1/2/07

Chemical Components of Cells

My next real lecture was on the chemical components of cells, a topic as exciting as it sounds. It was really just an intro lecture, aimed to revive lost high-school education.

Chemical Components of Cells

1. Water
Water's molecular structure (H2O) gives it the capacity to form hydrogen bonds (sharing of a H atom). The most important property of water is that it is an excellent solvent (can dissolve many chemical stuff, like salts, sugars, acids, and other polar molecules = hydrophillic compounds). Some stuff can't dissolve in water (hydrophobic compounds), like fats and oils and stuff. This property is important when administrating drugs.
2. pH
pH is the negative logarithm of the hydrogen ion concentration (??). Easier to note that <7>7 is basic. Buffers are somewhere in the middle (~7) and their inclusion limits a solution from changing pH easily.
3. Functional groups
I don't remember this term, but functional groups are specific groups of atoms within molecules that are responsible for the characteristic of those molecules (shape, polarity, reactivity, solubility). Examples.
4. Macromolecules
Large molecules made by smaller molecules called monomers grouping together. Macromolecules include polysaccharides, proteins and nucleic acids (they all depend on their monomers as functional groups).
5. Monomers
Monomer (from Greek mono "one" and meros "part") is a small molecule that joins other monomers via condensation reactions (when 2 compounds join and in the process lose a small molecule, usually water) to become polymers.

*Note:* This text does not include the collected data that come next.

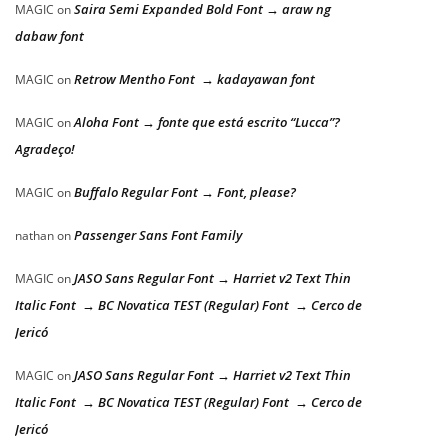
Saira Semi Expanded Bold Font → araw ng
MAGIC
on
dabaw font
Retrow Mentho Font → kadayawan font
MAGIC
on
Aloha Font → fonte que está escrito “Lucca”?
MAGIC
on
Agradeço!
Buffalo Regular Font → Font, please?
MAGIC
on
Passenger Sans Font Family
nathan
on
JASO Sans Regular Font → Harriet v2 Text Thin
MAGIC
on
Italic Font → BC Novatica TEST (Regular) Font → Cerco de
Jericó
JASO Sans Regular Font → Harriet v2 Text Thin
MAGIC
on
Italic Font → BC Novatica TEST (Regular) Font → Cerco de
Jericó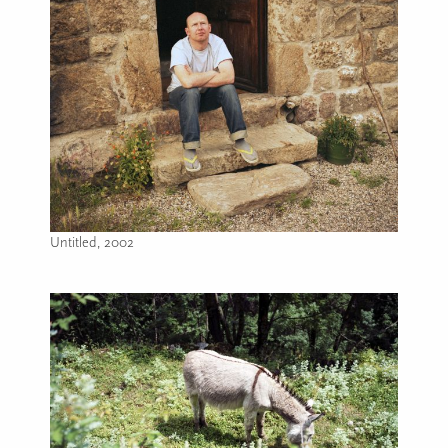
Untitled, 2002
Image caption: Untitled, 2002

Hydrolysis reactions (water is used to break a compound into smaller parts) break polymers into monomers.
6. Amino Acids
Amino acids are my favorites. Chemically, they are molecules that contain both amine (N-based chemicals) and carboxyl (chemicals that contain carboxyl groups, formula: -COOH) functional groups via peptide bonds (basically condensation reactions, but in amino acids the bond becomes CO-NH and is known as a peptide bond, just to confuse me). There are 20 standard amino acids which bond with each other, forming polypeptide chains of proteins in one of four 3D structures (primary, secondary, tertiary and quaternary). More on those later.
7. Monosaccharides
Monosaccharides are simple sugars (glucose, fructose). When they link up to each other via covalent bonds (sharing of one or more pairs of electrons) they become more complex: dissaccharides (maltose, lactose and sucrose), oligossaccharides and polysaccharides (starch - which stores energy in plants, and glycogen - which stores energy in animal liver and muscles).
8. Nucleic Acids
Nucleic acids are polmers made of nucleotides. Nucleotides consist of a phosphate group, a sugar (ribose in RNA and deoxyribose in DNA) and a nitrogen-containing base. Both DNA and RNA are important in forming proteins (more on this later).
9. Lipids
Lipids are often called fats (which are a subgroup of lipids called triglycerides). They are relatively insoluble in water. Phospholipids are a class of lipids that have hydrophobic hydrocarbon "tails" and hydrophillic phosphate "heads". Because the tails don't dissolve in water, they make good membranes when arranged as phospholipid bilayers.